ABOUT THIS TASK: With the pictures set aside, write out all of the data exactly as it stands.

----- EXCERPTED RECORDS -----

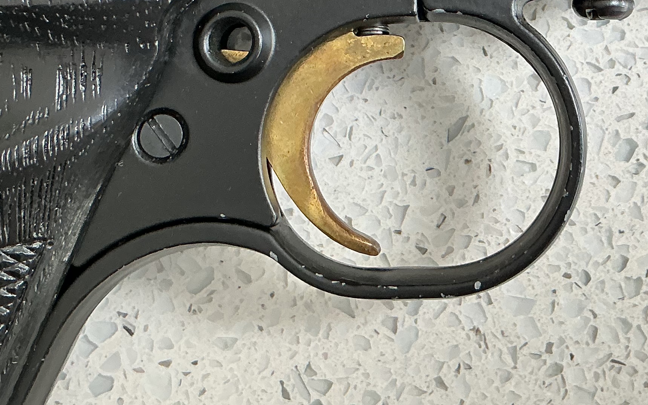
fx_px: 1272
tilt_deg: -78.2
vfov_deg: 16.9
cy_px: -146
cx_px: 476
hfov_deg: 28.2
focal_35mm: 72
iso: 40
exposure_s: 1/50
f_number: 1.8
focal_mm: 3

-----

ANSWER SPACE:
fx_px: 1272
tilt_deg: -78.2
vfov_deg: 16.9
cy_px: -146
cx_px: 476
hfov_deg: 28.2
focal_35mm: 72
iso: 40
exposure_s: 1/50
f_number: 1.8
focal_mm: 3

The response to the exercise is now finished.